David Silver, et.al., “Mastering the game of Go with deep neural networks and tree search,” Nature 529, pp. 484–489, Jan. 28, 2016
Nature Paper Details
from Google Deep Mind
Our Nature paper published on 28th January 2016, describes the technical details behind a new approach to computer Go that combines Monte-Carlo tree search with deep neural networks that have been trained by supervised learning, from human expert games, and by reinforcement learning from games of self-play.
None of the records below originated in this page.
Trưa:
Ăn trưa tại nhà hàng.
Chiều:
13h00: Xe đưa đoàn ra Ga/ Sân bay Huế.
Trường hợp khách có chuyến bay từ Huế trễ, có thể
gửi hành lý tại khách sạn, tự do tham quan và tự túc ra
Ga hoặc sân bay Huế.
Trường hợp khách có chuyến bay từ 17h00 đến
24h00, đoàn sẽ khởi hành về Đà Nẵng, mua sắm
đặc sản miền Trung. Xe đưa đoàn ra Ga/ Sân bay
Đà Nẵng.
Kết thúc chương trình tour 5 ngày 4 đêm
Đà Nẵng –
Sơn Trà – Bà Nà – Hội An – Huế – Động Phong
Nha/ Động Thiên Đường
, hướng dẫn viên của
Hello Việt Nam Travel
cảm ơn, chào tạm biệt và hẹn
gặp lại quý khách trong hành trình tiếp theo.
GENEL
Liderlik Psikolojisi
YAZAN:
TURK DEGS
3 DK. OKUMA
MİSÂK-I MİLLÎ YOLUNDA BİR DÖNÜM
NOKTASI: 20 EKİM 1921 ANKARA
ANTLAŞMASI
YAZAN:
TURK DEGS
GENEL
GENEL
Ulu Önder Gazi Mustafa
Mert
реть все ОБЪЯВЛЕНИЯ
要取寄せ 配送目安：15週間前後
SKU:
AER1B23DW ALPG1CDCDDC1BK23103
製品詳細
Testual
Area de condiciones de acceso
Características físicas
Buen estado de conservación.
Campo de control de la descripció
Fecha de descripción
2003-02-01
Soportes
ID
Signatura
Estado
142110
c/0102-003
The game of Go is widely viewed as an unsolved “grand challenge” for artificial intelligence. Despite decades of work, the strongest computer Go programs still only play at the level of human amateurs. In this paper we describe our Go program, AlphaGo. This program was based on general-purpose AI methods, using deep neural networks to mimic expert players, and further improving the program by learning from games played against itself. AlphaGo won over 99% of games against the strongest other Go programs. It also defeated the human European champion by 5–0 in an official tournament match. This is the first time ever that a computer program has defeated a professional Go player, a feat previously believed to be at least a decade away.
Full Author List
David Silver, Aja Huang, Chris J. Maddison, Arthur Guez, Laurent Sifre, George van den Driessche, Julian Schrittwieser, Ioannis Antonoglou, Veda Panneershelvam, Marc Lanctot, Sander Dieleman, Dominik Grewe, John Nham, Nal Kalchbrenner, Ilya Sutskever, Timothy Lillicrap, Madeleine Leach, Koray Kavukcuoglu, Thore Graepel & Demis Hassabis
The game of Go has long been viewed as the most challenging of classic games for artificial intelligence owing to its enormous search space and the difficulty of evaluating board positions and moves. Here we introduce a new approach to computer Go that uses ‘value networks’ to evaluate board positions and ‘policy networks’ to select moves. These deep neural networks are trained by a novel combination of supervised learning from human expert games, and reinforcement learning from games of self-play. Without any lookahead search, the neural networks play Go at the level of state-of-the-art Monte Carlo tree search programs that simulate thousands of random games of self-play. We also introduce a new search algorithm that combines Monte Carlo simulation with value and policy networks. Using this search algorithm, our program AlphaGo achieved a 99.8% winning rate against other Go programs, and defeated the human European Go champion by 5 games to 0. This is the first time that a computer program has defeated a human professional player in the full-sized game of Go, a feat previously thought to be at least a decade away.